La falta de sentencias demuestra que la fiscalía anticorrupción enfrenta obstáculos estructurales y también presiones externas. Muchos de los expedientes se integran con lentitud, carecen de sustento probatorio sólido o se resuelven cuando los implicados ya han cambiado de puesto, se han retirado o están protegidos legalmente. Esto genera desconfianza, ya que el castigo parece ser selectivo o simplemente simbólico.
En este entramado también destaca el Seajal, creado para articular acciones entre instituciones, sociedad civil y ciudadanía. Su papel debería ser estratégico, promoviendo coordinación, prevención y participación ciudadana. No obstante, su presencia en la agenda pública es casi nula. Se ha convertido en un sistema pasivo, burocrático y carente de impacto real. Sin liderazgo ni presión social, su potencial transformador se ha diluido en reuniones de bajo perfil, sin incidencia directa sobre los grandes escándalos estatales.
La ciudadanía requiere instituciones con independencia, recursos adecuados y compromiso genuino. Ni las auditorías internas ni las investigaciones penales sirven si no hay consecuencias legales. La legitimidad de estos organismos no se construye con discursos, sino con acciones concretas y verificables.

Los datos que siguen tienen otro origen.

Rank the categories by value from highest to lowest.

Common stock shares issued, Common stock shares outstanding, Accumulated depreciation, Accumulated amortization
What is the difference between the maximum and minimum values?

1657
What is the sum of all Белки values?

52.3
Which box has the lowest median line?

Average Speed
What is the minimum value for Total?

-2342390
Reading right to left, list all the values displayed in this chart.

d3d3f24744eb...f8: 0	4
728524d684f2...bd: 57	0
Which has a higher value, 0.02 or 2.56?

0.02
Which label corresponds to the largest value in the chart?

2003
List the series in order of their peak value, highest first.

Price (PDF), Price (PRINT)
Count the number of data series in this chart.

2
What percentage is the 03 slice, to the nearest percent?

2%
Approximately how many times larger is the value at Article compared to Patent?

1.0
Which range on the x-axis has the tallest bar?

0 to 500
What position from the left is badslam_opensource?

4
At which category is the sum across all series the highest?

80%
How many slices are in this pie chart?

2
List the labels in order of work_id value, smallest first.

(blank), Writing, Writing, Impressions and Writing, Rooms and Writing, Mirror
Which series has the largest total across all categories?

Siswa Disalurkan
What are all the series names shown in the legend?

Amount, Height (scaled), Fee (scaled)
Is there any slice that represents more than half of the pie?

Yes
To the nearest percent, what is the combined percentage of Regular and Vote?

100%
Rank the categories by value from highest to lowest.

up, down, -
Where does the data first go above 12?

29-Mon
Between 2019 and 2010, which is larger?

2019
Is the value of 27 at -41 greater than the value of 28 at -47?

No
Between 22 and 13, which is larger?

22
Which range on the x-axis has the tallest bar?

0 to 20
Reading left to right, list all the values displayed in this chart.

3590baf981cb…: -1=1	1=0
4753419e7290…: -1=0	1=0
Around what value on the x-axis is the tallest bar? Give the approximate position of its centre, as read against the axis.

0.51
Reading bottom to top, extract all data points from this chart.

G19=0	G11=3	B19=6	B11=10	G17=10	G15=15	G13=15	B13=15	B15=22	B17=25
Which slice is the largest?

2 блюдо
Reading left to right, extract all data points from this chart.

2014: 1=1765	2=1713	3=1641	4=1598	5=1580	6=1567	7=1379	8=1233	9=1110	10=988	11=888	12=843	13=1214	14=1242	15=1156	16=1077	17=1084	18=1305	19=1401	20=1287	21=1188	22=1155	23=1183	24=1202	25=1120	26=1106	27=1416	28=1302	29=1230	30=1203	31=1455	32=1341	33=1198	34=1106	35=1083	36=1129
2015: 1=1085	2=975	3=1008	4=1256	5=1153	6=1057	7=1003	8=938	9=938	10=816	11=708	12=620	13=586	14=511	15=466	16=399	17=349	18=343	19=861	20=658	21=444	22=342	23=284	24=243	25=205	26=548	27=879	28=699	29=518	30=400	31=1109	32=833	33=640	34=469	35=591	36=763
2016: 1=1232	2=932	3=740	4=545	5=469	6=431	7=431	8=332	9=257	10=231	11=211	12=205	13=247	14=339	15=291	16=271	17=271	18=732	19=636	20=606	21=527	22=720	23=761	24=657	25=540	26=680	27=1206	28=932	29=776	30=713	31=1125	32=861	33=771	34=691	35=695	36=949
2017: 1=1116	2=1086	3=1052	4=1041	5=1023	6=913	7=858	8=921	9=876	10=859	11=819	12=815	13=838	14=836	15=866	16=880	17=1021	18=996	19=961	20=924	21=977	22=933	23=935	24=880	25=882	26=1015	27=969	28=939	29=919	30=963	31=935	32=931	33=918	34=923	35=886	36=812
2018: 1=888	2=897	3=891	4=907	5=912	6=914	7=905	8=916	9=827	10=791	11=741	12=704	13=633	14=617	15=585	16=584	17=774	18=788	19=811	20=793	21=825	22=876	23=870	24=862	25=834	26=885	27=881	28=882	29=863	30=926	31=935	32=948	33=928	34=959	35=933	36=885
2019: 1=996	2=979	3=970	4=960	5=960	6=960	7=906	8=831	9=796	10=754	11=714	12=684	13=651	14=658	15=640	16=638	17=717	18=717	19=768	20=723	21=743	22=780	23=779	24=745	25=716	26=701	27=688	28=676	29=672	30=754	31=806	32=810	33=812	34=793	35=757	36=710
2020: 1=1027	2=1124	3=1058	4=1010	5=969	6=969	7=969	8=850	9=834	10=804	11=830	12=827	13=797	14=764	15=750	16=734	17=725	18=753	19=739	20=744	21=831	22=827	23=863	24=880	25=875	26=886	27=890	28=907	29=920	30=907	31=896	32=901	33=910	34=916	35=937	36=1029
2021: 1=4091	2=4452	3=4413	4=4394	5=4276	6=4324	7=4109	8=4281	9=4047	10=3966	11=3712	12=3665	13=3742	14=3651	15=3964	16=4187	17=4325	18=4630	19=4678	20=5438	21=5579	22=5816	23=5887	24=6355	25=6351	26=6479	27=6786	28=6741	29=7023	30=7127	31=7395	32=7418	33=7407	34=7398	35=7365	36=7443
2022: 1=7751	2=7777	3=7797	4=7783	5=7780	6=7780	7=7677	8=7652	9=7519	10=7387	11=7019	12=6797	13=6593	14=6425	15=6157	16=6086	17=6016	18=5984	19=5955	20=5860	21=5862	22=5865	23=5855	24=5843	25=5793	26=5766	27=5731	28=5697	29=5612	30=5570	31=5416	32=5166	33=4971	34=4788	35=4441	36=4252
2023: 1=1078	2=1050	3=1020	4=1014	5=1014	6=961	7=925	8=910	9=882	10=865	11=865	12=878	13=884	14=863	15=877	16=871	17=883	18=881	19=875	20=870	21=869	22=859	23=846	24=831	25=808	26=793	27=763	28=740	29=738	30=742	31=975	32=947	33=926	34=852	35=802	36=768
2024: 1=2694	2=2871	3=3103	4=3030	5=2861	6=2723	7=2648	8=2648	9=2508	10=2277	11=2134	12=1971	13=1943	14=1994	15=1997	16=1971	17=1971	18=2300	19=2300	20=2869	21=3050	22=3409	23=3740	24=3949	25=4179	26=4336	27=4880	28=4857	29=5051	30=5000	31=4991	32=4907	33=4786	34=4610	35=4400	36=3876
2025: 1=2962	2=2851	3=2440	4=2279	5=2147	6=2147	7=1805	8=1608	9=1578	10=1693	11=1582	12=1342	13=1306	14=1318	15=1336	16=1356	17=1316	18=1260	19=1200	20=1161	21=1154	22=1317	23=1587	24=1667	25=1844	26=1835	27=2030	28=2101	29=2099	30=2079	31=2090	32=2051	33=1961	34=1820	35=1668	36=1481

Jalisco no carece de talento ni de legislación. Lo que falta es romper con las prácticas tolerantes que permiten que personas funcionarias implicadas en irregularidades permanezcan impunes. Mientras los OIC no tengan dientes, la Fiscalía simule justicia y el Seajal permanezca en silencio, la corrupción seguirá formando parte del sistema, no como excepción, sino como norma.